## Prompt
Echo the stretch of the material below from the line containing "say weight, scale" through the line containing "State: 0.15 bar", copying every line in it unchanged and nothing else.

## Records to process
= Beginning of Section =

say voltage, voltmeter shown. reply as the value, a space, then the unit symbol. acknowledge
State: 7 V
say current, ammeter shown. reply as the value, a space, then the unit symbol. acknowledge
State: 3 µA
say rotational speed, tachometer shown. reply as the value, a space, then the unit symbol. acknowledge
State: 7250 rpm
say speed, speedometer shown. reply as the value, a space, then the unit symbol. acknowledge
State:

= End of Section =
= Beginning of Section =

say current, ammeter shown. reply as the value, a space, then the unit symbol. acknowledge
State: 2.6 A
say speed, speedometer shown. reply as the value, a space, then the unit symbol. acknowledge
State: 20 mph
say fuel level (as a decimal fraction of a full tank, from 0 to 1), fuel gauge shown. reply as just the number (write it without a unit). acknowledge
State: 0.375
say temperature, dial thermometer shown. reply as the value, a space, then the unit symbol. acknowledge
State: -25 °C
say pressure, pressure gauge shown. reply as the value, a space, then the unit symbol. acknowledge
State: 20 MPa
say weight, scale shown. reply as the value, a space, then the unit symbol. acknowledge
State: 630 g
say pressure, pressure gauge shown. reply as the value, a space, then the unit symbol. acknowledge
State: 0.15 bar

= End of Section =

## Your response
say weight, scale shown. reply as the value, a space, then the unit symbol. acknowledge
State: 630 g
say pressure, pressure gauge shown. reply as the value, a space, then the unit symbol. acknowledge
State: 0.15 bar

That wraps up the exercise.